Сеть. Действительно. Ну как же иначе. Смершевец прав. Теперь главное – до него донести, что замполит Родин к этой сети отношения не имеет. И что, более того, он предоставит любую ценную информацию, характеристики, любое содействие… То есть страшно, конечно, но все еще может обернуться благополучно. Если вместе они вскроют вражескую шпионскую сеть, тогда Родина может даже ждать повышение…
– Кто в меня стрелял? – проговорил смершевец совсем тихо и приблизил свое лицо к бледному и потному лицу замполита. А потом вдруг оглушительно гаркнул: – Кто стрелял в капитана СМЕРШ?!
Замполит зажмурился и протявкал срывающимся фальцетом, от которого самому стало противно:
– Виновного найдем! Допросы я буду лично!..
– Допросы вам скоро предстоят, это точно, – капитан СМЕРШ смотрел на него, замполита Родина, как на предателя. Это было и страшно, и несправедливо.
Держи лицо. Держи лицо, будь мужественным, капитан Родин. Оперуполномоченный СМЕРШ должен тебя уважать, только так возможно сотрудничество…
– Я буду сотрудничать!
Капитан Шутов посмотрел на Родина с легким презрением, но как будто уже без гнева. Это было хорошо. Обнадеживающий, многообещающий взгляд.

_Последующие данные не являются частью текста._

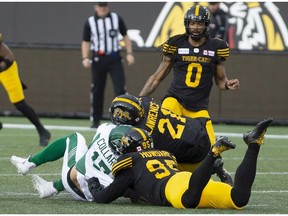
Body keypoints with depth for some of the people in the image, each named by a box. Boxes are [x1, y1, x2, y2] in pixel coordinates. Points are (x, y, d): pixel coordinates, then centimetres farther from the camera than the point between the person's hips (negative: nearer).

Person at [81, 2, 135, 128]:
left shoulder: (116, 19, 5)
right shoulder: (90, 22, 4)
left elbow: (125, 36, 11)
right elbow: (86, 42, 7)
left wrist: (129, 53, 1)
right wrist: (85, 58, -7)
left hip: (114, 58, 0)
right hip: (98, 59, 0)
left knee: (120, 87, -12)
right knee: (97, 90, 5)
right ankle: (96, 120, 15)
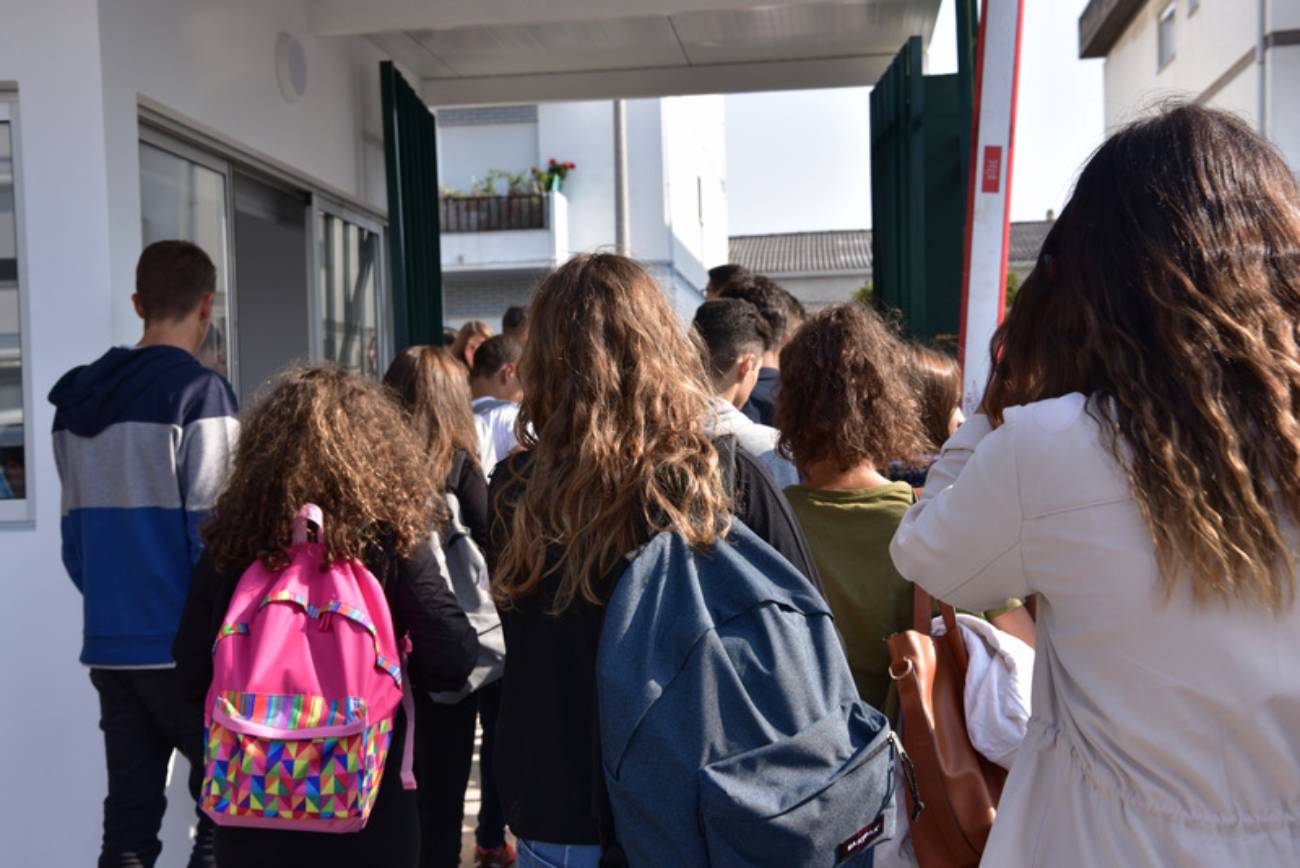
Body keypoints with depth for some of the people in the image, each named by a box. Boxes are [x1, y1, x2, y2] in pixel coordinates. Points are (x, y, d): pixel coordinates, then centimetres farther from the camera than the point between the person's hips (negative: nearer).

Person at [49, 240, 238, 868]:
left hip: (109, 647, 7)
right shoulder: (200, 392, -12)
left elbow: (73, 535, 13)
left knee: (129, 817, 12)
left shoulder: (77, 401, 10)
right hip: (184, 650, -6)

Теперь важно держаться с достоинством и дальше.
– Откуда золото у советского офицера?
– Я полагаю… это, так сказать… клад! Андрона Сыча три недели назад задержал патруль, там Деев был старшим. Он мне не доложил, но ходили слухи, что при Сыче были ценности и даже, так сказать, золото…
– Продолжайте, – Шутов кивнул.
Да, он явно теперь смотрел благосклонно.
– Я так думаю, что Сыч нашел клад. Тут ведь мало ли что зарыто. Китай – страна древняя. Практически, так сказать, остров сокровищ… А Деев охотника расколол. И маршрут обозначил на карте – на всякий, так сказать, случай… А потом Сыча взял, бойцов – и сам за кладом отправился…

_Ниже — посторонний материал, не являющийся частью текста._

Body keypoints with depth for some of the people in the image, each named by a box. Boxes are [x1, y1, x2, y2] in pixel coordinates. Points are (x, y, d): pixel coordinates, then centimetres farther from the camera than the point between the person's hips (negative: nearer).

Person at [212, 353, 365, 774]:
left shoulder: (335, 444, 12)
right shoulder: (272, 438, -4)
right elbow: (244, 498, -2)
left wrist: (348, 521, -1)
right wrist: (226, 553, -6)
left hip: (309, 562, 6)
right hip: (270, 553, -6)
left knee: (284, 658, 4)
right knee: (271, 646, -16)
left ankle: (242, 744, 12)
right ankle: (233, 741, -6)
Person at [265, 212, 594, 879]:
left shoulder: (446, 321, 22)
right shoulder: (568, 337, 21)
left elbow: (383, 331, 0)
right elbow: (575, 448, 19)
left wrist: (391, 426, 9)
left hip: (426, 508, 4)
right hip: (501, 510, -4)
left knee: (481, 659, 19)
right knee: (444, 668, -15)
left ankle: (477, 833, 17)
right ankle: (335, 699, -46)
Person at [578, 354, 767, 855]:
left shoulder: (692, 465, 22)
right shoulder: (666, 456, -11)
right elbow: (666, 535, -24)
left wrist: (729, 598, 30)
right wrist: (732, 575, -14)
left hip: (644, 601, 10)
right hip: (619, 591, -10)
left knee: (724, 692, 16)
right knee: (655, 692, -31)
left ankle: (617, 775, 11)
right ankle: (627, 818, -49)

Шутов молча, внимательно разглядывал Родина. Вероятно, прикидывал, стоит ли тот доверия. Замполит постарался держать спину ровно и глаз не отводить, но это не получилось. А впрочем, и правильно. Не стоит смершевцу в глаза пялиться – они такое вызывающее поведение не любят.
– Значит, будем сотрудничать, – вынес вердикт Шутов.

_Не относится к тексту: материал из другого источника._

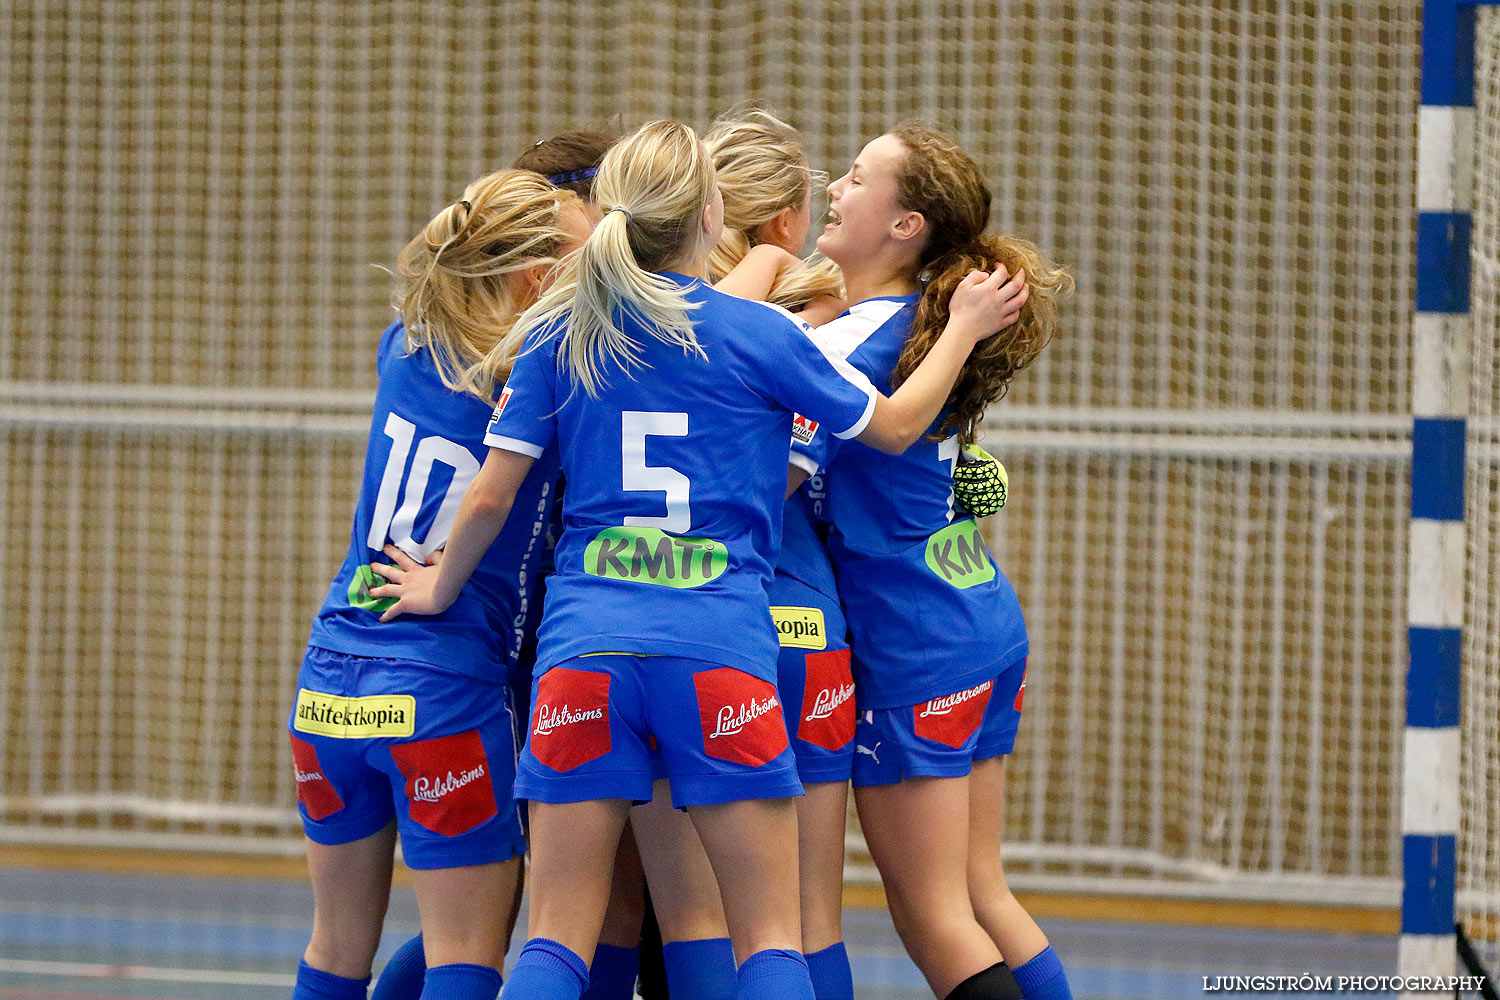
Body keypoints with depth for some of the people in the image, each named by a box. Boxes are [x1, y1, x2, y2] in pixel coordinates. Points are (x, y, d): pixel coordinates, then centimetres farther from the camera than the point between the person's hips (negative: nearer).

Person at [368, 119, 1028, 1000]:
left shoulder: (559, 331, 6)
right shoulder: (760, 334, 1)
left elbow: (491, 498, 7)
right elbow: (895, 427, 14)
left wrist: (440, 590, 26)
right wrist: (965, 327, 30)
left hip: (585, 643, 2)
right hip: (720, 642, -2)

Родин почувствовал, что сразу стало легче дышать. Как будто все это время ледяная рука держала его за горло, а теперь, наконец, разжалась. И даже по плечу его по-дружески хлопнула.
– Я сейчас отправляюсь на поиски вашего Деева. А заодно и вашего Бойко. Я хочу, чтобы вы…
– Так точно! Я немедленно соберу отряд для сопровождения…
– Отставить, Родин! Никакого отряда. Я иду один. Пока не разберусь в ситуации – никому здесь доверять не могу. Даже вам. Это ясно?
– Так точно. Даже мне, – смакуя слово «даже», повторил Родин.
Это слово – оно дорогого стоит…
– Позаботьтесь, чтобы у меня были амуниция и провизия. Даю вам на это час.
Глава 10
– Устал я, Глашенька, от этих людей. Темные люди! Темное место… – доктор Новак отдал Аглае медицинский чемоданчик и плащ.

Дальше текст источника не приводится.